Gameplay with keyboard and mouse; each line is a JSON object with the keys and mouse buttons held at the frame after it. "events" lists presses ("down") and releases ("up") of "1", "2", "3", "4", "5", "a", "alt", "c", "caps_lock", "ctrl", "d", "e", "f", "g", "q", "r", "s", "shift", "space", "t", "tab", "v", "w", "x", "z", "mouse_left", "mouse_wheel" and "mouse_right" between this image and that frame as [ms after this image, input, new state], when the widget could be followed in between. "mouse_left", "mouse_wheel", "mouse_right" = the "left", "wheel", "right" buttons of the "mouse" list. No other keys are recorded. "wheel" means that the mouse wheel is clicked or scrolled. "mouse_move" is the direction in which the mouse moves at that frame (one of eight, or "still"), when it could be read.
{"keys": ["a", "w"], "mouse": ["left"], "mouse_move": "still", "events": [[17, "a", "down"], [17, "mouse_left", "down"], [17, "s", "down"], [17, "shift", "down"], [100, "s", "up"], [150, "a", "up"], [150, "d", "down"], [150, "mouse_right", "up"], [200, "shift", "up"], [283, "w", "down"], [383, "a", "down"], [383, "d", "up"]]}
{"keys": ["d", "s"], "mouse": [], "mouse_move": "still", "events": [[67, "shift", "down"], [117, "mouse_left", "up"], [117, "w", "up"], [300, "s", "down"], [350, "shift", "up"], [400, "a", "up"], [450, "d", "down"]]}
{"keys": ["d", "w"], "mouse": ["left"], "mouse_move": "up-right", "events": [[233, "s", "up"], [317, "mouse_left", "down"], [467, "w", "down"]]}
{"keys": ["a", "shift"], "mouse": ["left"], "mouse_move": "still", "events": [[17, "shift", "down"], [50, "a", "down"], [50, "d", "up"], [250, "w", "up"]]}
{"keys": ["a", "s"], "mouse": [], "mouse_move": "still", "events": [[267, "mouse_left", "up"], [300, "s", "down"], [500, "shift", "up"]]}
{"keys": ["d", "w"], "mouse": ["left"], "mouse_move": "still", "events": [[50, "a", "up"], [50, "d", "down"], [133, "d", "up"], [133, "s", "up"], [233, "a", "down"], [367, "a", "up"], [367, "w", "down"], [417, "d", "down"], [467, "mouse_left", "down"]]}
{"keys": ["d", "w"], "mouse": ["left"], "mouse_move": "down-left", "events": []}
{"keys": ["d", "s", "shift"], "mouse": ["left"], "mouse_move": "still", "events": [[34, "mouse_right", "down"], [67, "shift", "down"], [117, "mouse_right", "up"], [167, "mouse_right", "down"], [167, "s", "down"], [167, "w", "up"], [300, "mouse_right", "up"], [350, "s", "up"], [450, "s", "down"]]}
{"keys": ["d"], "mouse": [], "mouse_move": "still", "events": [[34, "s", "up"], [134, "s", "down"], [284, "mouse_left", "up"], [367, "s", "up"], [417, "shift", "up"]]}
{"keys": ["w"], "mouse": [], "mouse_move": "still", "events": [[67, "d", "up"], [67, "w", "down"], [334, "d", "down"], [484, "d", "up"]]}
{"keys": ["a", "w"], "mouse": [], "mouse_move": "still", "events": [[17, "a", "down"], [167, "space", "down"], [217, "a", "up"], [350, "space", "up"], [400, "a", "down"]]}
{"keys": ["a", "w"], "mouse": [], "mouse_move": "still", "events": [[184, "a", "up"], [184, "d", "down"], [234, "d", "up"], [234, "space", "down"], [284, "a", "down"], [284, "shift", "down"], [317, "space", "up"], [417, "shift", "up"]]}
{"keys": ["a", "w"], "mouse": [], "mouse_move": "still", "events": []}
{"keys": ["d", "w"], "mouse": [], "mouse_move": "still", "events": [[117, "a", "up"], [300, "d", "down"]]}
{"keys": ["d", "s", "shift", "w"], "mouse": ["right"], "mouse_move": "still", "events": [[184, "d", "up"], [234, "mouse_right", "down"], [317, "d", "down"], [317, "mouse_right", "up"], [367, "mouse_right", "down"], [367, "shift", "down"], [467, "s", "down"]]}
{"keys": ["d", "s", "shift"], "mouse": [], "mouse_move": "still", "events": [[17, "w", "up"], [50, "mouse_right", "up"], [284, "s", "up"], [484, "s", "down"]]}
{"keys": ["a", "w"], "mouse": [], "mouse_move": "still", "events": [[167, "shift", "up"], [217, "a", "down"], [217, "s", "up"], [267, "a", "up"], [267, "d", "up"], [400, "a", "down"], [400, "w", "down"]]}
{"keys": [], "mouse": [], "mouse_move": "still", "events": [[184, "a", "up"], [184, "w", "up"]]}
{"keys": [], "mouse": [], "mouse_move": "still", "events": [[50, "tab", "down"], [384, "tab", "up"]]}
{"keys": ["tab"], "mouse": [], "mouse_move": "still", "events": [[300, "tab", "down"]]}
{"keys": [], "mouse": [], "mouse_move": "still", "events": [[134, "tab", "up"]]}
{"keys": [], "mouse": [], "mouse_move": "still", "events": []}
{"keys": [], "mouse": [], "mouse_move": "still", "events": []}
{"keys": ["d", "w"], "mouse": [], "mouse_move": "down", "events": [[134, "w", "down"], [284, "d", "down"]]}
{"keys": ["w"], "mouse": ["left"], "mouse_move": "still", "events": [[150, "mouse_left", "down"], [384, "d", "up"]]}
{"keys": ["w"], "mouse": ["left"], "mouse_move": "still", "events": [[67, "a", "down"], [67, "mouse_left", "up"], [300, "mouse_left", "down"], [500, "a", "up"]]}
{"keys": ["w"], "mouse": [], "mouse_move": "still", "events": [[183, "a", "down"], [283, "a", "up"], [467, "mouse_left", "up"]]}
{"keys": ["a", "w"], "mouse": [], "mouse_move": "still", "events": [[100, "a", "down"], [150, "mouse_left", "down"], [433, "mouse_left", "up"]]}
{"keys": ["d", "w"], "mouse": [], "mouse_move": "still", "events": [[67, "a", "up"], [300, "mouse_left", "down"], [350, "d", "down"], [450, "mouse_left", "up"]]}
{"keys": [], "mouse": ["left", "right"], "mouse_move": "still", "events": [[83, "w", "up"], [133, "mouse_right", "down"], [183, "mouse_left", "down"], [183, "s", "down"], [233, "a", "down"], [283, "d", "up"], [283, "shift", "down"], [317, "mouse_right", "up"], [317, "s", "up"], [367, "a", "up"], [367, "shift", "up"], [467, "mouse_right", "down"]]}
=======
**WHAT TO WORK ON**
Line by line, transcribe the material above exactly.

**ANSWER SPACE**
Gameplay with keyboard and mouse; each line is a JSON object with the keys and mouse buttons held at the frame after it. "events" lists presses ("down") and releases ("up") of "1", "2", "3", "4", "5", "a", "alt", "c", "caps_lock", "ctrl", "d", "e", "f", "g", "q", "r", "s", "shift", "space", "t", "tab", "v", "w", "x", "z", "mouse_left", "mouse_wheel" and "mouse_right" between this image and that frame as [ms after this image, input, new state], when the widget could be followed in between. "mouse_left", "mouse_wheel", "mouse_right" = the "left", "wheel", "right" buttons of the "mouse" list. No other keys are recorded. "wheel" means that the mouse wheel is clicked or scrolled. "mouse_move" is the direction in which the mouse moves at that frame (one of eight, or "still"), when it could be read.
{"keys": ["a", "w"], "mouse": ["left"], "mouse_move": "still", "events": [[17, "a", "down"], [17, "mouse_left", "down"], [17, "s", "down"], [17, "shift", "down"], [100, "s", "up"], [150, "a", "up"], [150, "d", "down"], [150, "mouse_right", "up"], [200, "shift", "up"], [283, "w", "down"], [383, "a", "down"], [383, "d", "up"]]}
{"keys": ["d", "s"], "mouse": [], "mouse_move": "still", "events": [[67, "shift", "down"], [117, "mouse_left", "up"], [117, "w", "up"], [300, "s", "down"], [350, "shift", "up"], [400, "a", "up"], [450, "d", "down"]]}
{"keys": ["d", "w"], "mouse": ["left"], "mouse_move": "up-right", "events": [[233, "s", "up"], [317, "mouse_left", "down"], [467, "w", "down"]]}
{"keys": ["a", "shift"], "mouse": ["left"], "mouse_move": "still", "events": [[17, "shift", "down"], [50, "a", "down"], [50, "d", "up"], [250, "w", "up"]]}
{"keys": ["a", "s"], "mouse": [], "mouse_move": "still", "events": [[267, "mouse_left", "up"], [300, "s", "down"], [500, "shift", "up"]]}
{"keys": ["d", "w"], "mouse": ["left"], "mouse_move": "still", "events": [[50, "a", "up"], [50, "d", "down"], [133, "d", "up"], [133, "s", "up"], [233, "a", "down"], [367, "a", "up"], [367, "w", "down"], [417, "d", "down"], [467, "mouse_left", "down"]]}
{"keys": ["d", "w"], "mouse": ["left"], "mouse_move": "down-left", "events": []}
{"keys": ["d", "s", "shift"], "mouse": ["left"], "mouse_move": "still", "events": [[34, "mouse_right", "down"], [67, "shift", "down"], [117, "mouse_right", "up"], [167, "mouse_right", "down"], [167, "s", "down"], [167, "w", "up"], [300, "mouse_right", "up"], [350, "s", "up"], [450, "s", "down"]]}
{"keys": ["d"], "mouse": [], "mouse_move": "still", "events": [[34, "s", "up"], [134, "s", "down"], [284, "mouse_left", "up"], [367, "s", "up"], [417, "shift", "up"]]}
{"keys": ["w"], "mouse": [], "mouse_move": "still", "events": [[67, "d", "up"], [67, "w", "down"], [334, "d", "down"], [484, "d", "up"]]}
{"keys": ["a", "w"], "mouse": [], "mouse_move": "still", "events": [[17, "a", "down"], [167, "space", "down"], [217, "a", "up"], [350, "space", "up"], [400, "a", "down"]]}
{"keys": ["a", "w"], "mouse": [], "mouse_move": "still", "events": [[184, "a", "up"], [184, "d", "down"], [234, "d", "up"], [234, "space", "down"], [284, "a", "down"], [284, "shift", "down"], [317, "space", "up"], [417, "shift", "up"]]}
{"keys": ["a", "w"], "mouse": [], "mouse_move": "still", "events": []}
{"keys": ["d", "w"], "mouse": [], "mouse_move": "still", "events": [[117, "a", "up"], [300, "d", "down"]]}
{"keys": ["d", "s", "shift", "w"], "mouse": ["right"], "mouse_move": "still", "events": [[184, "d", "up"], [234, "mouse_right", "down"], [317, "d", "down"], [317, "mouse_right", "up"], [367, "mouse_right", "down"], [367, "shift", "down"], [467, "s", "down"]]}
{"keys": ["d", "s", "shift"], "mouse": [], "mouse_move": "still", "events": [[17, "w", "up"], [50, "mouse_right", "up"], [284, "s", "up"], [484, "s", "down"]]}
{"keys": ["a", "w"], "mouse": [], "mouse_move": "still", "events": [[167, "shift", "up"], [217, "a", "down"], [217, "s", "up"], [267, "a", "up"], [267, "d", "up"], [400, "a", "down"], [400, "w", "down"]]}
{"keys": [], "mouse": [], "mouse_move": "still", "events": [[184, "a", "up"], [184, "w", "up"]]}
{"keys": [], "mouse": [], "mouse_move": "still", "events": [[50, "tab", "down"], [384, "tab", "up"]]}
{"keys": ["tab"], "mouse": [], "mouse_move": "still", "events": [[300, "tab", "down"]]}
{"keys": [], "mouse": [], "mouse_move": "still", "events": [[134, "tab", "up"]]}
{"keys": [], "mouse": [], "mouse_move": "still", "events": []}
{"keys": [], "mouse": [], "mouse_move": "still", "events": []}
{"keys": ["d", "w"], "mouse": [], "mouse_move": "down", "events": [[134, "w", "down"], [284, "d", "down"]]}
{"keys": ["w"], "mouse": ["left"], "mouse_move": "still", "events": [[150, "mouse_left", "down"], [384, "d", "up"]]}
{"keys": ["w"], "mouse": ["left"], "mouse_move": "still", "events": [[67, "a", "down"], [67, "mouse_left", "up"], [300, "mouse_left", "down"], [500, "a", "up"]]}
{"keys": ["w"], "mouse": [], "mouse_move": "still", "events": [[183, "a", "down"], [283, "a", "up"], [467, "mouse_left", "up"]]}
{"keys": ["a", "w"], "mouse": [], "mouse_move": "still", "events": [[100, "a", "down"], [150, "mouse_left", "down"], [433, "mouse_left", "up"]]}
{"keys": ["d", "w"], "mouse": [], "mouse_move": "still", "events": [[67, "a", "up"], [300, "mouse_left", "down"], [350, "d", "down"], [450, "mouse_left", "up"]]}
{"keys": [], "mouse": ["left", "right"], "mouse_move": "still", "events": [[83, "w", "up"], [133, "mouse_right", "down"], [183, "mouse_left", "down"], [183, "s", "down"], [233, "a", "down"], [283, "d", "up"], [283, "shift", "down"], [317, "mouse_right", "up"], [317, "s", "up"], [367, "a", "up"], [367, "shift", "up"], [467, "mouse_right", "down"]]}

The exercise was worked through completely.